■ Document segment:
Application Design I : Task 2 - UX, UI, IxD Design Document

22/10/2025 - 23/11/2025 (Week 5 - Week 9)

Chang Wing / 0367807 

Application Design I / Bachelors of Design (Honours) in Creative Media / Taylor's University

Task 2 - UX, UI, IxD Design Document



TABLE OF CONTENTS


Week 4 & 5

Crucial Role of UX

- Understand why people wants to use a service (behaviour, goals, motivation and needs)
- Reveals how users interact with an app / system and identifies their pain points
- Understand the emotional journey of a user 
- Conduct interviews with clients


Figure 1.1 UX research comparison chart 


Conducting of User Research

1. Conduct interviews with real users
2. Can use AI Transcript for the interview recording (saves time)


Figure 1.2 The 5 steps of UX research 


UIUX Documents

Online survey → Interview → User Persona → Card Sorting → Information Architecture Map → Flow Chart


UX research methods (Qualitative & Quantitative)

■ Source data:
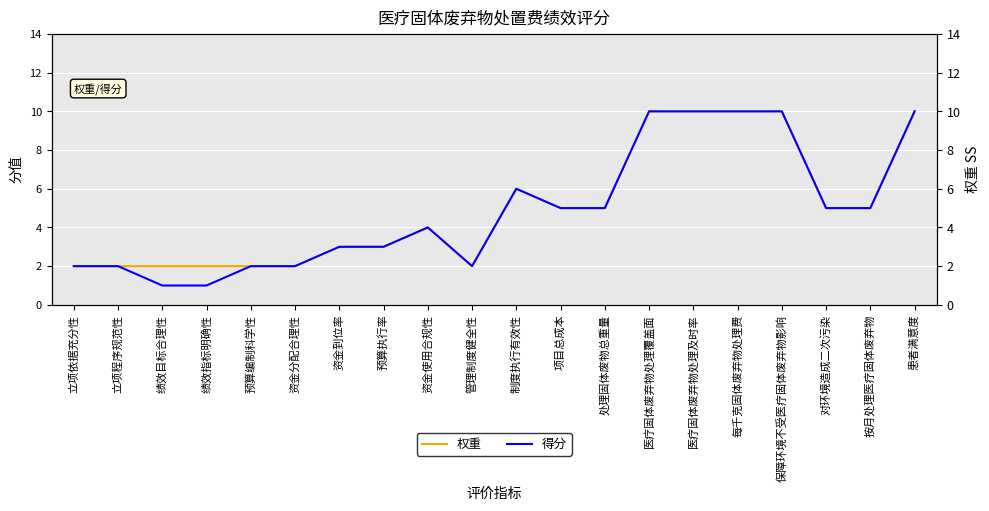

At which label does 得分 first exceed 5?

制度执行有效性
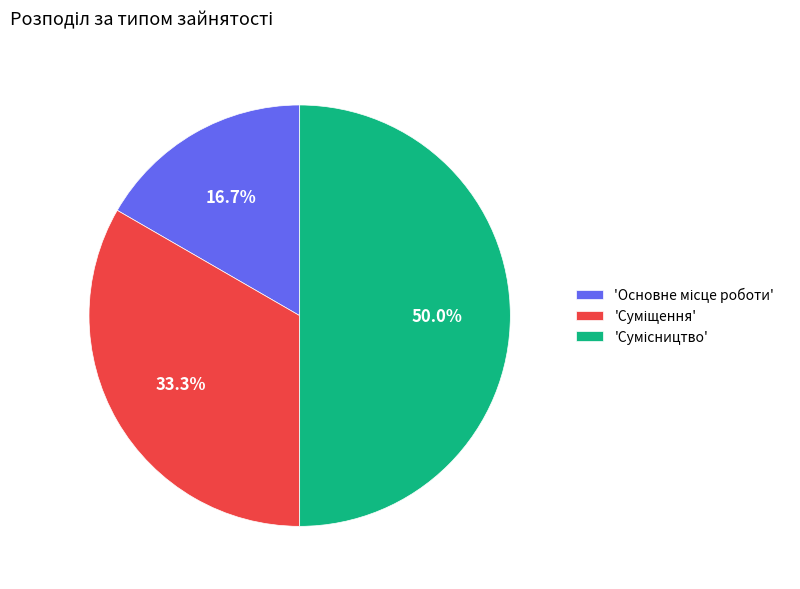

How many segments does this pie chart have?

3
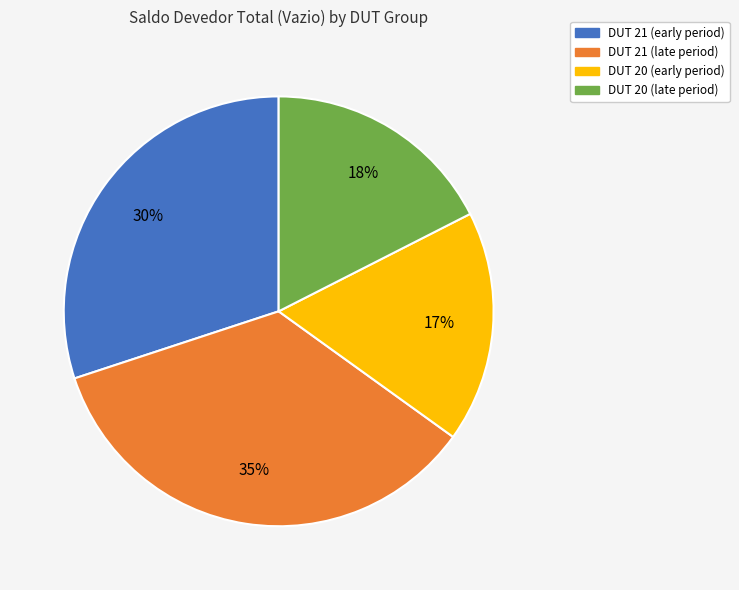

Does any single category account for the majority?

No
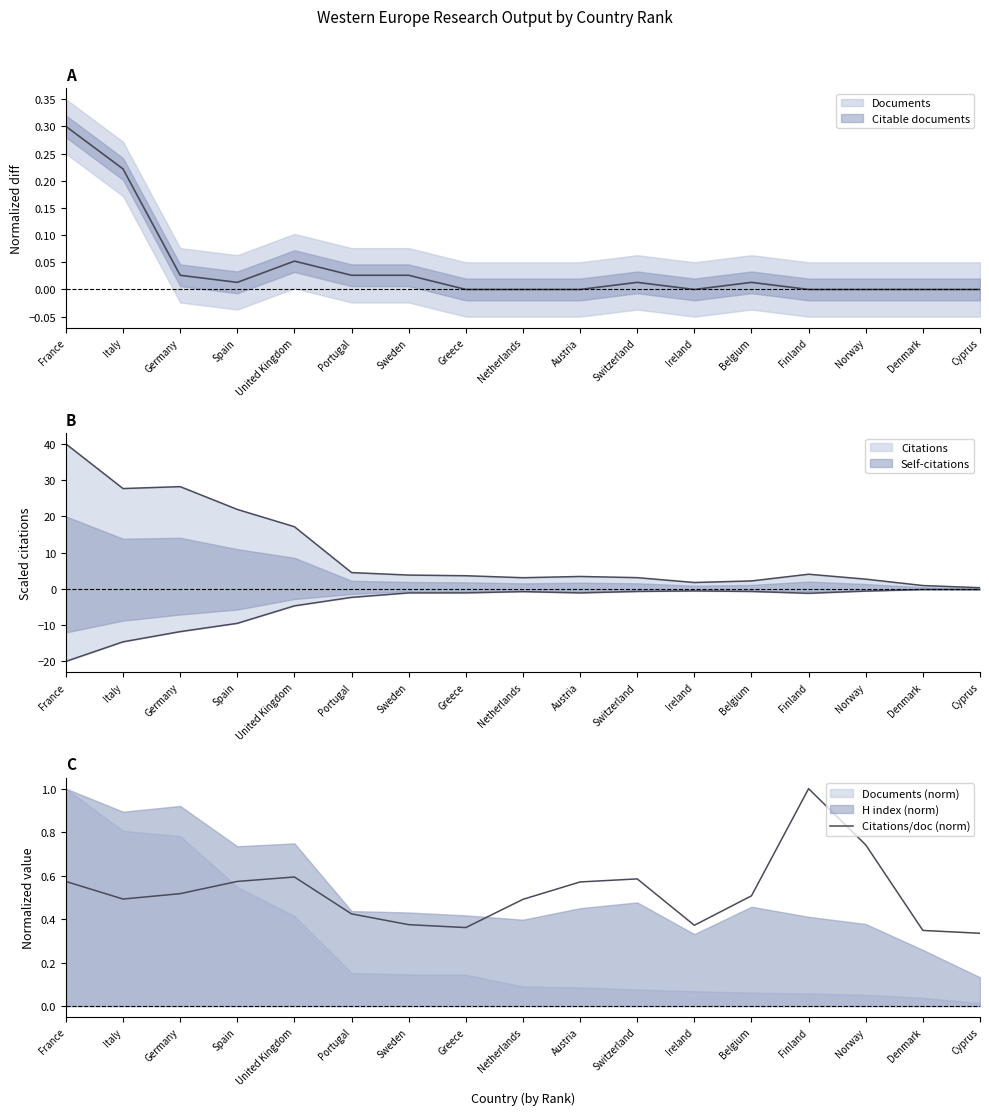

Where is the first local maximum?

United Kingdom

■ Task goal: Reproduce verbatim the passage of the UX design document starting at "- Understand why" and ending at "recording (saves time)".

■ Written answer:
- Understand why people wants to use a service (behaviour, goals, motivation and needs)
- Reveals how users interact with an app / system and identifies their pain points
- Understand the emotional journey of a user 
- Conduct interviews with clients


Figure 1.1 UX research comparison chart 


Conducting of User Research

1. Conduct interviews with real users
2. Can use AI Transcript for the interview recording (saves time)